The City Council last month passed an amended version of the ordinance, 8-4, with one abstention. The new ban is limited to medical and mental health professionals but continues to restrict significant amounts of speech on issues of sex, sexual orientation, and gender identity.
If medical and mental health professionals engage in any efforts to “change behaviors or gender expressions,” the chief of police and other city officials or employees can issue citations of up to $1,000 per violation. Those who do not follow the ordinance may also face a potential referral to the Wisconsin Department of Safety and Professional Services for further investigation and possible sanction.

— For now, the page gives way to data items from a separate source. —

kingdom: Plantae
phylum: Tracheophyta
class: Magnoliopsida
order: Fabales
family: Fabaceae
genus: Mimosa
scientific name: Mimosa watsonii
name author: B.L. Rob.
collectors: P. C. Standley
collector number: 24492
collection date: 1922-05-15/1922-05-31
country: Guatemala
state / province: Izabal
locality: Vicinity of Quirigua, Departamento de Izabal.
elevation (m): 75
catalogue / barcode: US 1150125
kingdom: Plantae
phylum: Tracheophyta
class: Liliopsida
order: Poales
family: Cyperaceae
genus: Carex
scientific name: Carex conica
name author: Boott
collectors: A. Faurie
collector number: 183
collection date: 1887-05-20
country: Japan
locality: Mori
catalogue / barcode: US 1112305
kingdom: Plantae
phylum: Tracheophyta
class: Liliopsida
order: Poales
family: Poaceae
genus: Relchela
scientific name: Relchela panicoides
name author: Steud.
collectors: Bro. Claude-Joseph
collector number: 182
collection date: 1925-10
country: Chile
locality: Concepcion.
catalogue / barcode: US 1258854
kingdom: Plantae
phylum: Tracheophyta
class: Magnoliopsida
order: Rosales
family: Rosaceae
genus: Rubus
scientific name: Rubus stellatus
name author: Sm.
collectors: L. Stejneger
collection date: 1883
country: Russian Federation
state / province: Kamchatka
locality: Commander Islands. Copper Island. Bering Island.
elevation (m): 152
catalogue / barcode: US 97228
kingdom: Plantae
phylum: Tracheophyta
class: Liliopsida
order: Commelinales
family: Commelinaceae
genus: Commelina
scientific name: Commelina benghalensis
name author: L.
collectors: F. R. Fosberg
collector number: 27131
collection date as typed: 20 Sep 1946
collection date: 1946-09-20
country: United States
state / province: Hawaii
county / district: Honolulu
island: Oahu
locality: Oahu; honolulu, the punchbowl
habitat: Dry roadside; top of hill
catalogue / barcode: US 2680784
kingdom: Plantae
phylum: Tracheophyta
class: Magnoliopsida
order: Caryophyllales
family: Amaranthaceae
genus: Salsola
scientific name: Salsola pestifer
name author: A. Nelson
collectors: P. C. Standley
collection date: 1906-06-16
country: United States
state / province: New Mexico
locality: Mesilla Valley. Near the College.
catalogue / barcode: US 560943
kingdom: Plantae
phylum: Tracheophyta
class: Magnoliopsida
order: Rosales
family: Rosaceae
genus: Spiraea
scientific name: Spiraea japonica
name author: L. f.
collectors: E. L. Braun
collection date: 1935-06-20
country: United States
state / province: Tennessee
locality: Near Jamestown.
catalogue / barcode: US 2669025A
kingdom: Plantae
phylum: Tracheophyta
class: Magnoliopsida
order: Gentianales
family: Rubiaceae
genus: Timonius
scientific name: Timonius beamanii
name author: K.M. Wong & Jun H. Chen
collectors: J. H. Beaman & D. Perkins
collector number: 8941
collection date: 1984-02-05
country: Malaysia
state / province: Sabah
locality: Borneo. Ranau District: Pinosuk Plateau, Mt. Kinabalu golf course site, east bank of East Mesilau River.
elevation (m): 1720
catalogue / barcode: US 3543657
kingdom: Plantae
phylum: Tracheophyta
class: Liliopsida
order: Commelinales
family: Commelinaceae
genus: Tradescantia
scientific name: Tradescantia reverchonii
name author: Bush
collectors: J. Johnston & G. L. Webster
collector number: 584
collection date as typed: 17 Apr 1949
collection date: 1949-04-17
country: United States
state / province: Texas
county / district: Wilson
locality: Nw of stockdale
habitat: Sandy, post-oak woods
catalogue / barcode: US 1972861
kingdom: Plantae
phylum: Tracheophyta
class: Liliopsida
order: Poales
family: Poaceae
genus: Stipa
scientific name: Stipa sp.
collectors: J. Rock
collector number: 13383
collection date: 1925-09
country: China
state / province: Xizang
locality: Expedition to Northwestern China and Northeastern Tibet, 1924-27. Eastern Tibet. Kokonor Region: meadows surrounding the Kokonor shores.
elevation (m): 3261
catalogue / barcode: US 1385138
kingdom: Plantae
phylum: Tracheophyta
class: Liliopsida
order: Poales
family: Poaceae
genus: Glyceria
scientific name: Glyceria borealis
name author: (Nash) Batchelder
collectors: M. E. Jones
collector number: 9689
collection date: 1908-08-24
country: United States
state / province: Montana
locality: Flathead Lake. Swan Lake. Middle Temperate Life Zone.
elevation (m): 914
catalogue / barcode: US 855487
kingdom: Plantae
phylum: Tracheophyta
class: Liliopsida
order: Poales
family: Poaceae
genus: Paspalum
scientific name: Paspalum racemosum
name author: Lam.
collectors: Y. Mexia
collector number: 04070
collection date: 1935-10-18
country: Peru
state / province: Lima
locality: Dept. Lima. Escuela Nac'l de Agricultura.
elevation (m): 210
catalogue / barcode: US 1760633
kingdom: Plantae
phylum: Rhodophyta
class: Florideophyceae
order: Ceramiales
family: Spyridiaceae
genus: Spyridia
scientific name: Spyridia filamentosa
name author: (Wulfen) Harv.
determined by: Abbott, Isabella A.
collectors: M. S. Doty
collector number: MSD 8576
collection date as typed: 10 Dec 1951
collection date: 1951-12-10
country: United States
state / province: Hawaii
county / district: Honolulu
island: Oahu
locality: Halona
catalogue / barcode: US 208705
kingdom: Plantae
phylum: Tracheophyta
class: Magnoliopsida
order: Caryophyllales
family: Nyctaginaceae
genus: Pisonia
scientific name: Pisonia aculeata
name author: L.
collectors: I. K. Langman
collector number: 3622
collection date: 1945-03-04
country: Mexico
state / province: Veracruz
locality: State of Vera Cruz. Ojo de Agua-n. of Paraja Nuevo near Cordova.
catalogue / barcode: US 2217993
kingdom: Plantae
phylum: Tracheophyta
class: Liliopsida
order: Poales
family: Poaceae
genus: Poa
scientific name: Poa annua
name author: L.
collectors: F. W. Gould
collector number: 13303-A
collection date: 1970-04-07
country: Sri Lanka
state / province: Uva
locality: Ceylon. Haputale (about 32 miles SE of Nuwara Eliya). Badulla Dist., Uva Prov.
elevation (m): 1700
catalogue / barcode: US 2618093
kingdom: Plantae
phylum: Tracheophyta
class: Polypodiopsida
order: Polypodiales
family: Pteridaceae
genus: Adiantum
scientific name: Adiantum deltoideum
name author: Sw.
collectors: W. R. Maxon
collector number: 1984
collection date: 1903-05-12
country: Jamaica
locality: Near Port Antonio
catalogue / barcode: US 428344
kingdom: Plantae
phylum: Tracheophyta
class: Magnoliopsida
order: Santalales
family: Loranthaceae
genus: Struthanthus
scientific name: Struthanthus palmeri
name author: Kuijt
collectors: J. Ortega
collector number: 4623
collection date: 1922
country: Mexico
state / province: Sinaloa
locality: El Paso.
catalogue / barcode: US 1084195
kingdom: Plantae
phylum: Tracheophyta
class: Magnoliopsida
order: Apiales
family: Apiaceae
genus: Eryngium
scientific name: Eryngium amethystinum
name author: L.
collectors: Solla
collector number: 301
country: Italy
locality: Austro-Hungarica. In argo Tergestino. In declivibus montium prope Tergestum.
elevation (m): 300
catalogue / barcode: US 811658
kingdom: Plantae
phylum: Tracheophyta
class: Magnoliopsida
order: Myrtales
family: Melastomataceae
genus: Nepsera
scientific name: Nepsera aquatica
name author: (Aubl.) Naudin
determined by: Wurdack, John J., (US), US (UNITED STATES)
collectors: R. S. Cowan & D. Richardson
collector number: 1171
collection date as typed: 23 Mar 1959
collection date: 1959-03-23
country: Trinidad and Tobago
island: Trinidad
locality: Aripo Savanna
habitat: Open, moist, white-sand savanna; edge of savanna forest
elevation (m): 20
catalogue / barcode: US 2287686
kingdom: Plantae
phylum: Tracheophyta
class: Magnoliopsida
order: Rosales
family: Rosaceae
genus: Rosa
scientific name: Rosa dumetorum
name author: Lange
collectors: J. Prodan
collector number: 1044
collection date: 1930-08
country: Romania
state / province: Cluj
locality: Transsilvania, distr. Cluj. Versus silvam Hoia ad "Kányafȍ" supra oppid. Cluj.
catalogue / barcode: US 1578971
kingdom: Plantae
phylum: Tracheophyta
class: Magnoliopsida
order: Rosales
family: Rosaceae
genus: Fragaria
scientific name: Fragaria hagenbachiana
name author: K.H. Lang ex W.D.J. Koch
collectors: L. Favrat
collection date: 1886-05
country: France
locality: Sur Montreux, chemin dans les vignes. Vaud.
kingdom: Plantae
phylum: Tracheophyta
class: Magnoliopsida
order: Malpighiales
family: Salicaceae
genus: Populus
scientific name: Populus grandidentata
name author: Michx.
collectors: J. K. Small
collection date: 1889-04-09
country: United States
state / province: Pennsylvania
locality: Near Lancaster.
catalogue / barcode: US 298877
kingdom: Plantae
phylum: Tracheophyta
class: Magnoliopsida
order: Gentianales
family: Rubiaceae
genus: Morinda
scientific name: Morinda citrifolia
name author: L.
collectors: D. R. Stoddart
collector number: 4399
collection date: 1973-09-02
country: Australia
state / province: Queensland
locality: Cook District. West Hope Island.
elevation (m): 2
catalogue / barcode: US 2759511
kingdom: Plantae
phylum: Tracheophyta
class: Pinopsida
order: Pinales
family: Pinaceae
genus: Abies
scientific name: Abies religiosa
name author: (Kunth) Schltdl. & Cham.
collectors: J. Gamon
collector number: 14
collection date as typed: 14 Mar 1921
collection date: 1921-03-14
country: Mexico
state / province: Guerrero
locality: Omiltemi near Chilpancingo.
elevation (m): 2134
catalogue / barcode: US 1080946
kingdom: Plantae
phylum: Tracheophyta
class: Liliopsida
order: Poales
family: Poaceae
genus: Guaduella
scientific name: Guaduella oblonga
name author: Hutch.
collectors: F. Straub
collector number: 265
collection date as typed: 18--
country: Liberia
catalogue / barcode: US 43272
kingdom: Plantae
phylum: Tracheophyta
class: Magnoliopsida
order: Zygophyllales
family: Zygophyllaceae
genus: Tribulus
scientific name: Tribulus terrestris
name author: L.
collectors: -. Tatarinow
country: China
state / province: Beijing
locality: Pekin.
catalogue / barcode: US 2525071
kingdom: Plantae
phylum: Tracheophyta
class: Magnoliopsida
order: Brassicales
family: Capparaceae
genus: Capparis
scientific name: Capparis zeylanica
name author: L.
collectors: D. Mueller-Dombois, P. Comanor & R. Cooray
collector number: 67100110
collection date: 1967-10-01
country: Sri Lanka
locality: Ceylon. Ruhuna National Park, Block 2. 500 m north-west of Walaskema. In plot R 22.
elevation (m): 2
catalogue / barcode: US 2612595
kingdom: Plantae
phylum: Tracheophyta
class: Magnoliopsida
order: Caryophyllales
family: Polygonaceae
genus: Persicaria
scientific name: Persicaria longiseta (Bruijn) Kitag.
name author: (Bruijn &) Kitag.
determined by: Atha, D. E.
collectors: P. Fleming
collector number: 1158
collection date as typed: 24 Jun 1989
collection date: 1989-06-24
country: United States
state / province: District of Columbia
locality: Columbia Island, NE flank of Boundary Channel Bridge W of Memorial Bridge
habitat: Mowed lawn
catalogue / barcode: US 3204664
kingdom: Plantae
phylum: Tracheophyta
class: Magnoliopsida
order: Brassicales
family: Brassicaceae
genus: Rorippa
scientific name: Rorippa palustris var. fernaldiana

WILL’s lawsuit alleges the city has no power to pick and choose which viewpoints are permissible or impermissible in counselor-patient discourse, preventing Buchman from counseling in a manner consistent with her professional and religious views. The lawsuit also argues that the statute violates free exercise protections, is unconstitutionally vague, and is preempted by state law.
The lawsuit requests the court enter a declaratory judgement that the ordinance violates the First and Fourteenth Amendments, the Wisconsin Constitution, and is preempted by state law. The suit also urges the court to bar La Crosse from enforcing the ordinance, and award Buchman nominal damages, costs, and attorney’s fees.
“My mission as a counselor is to provide healing and guidance to anyone who comes to me for help,” Buchman said. “Government officials should not be allowed to police the private conservations I have with clients in need and then punish me for saying something they don’t like.”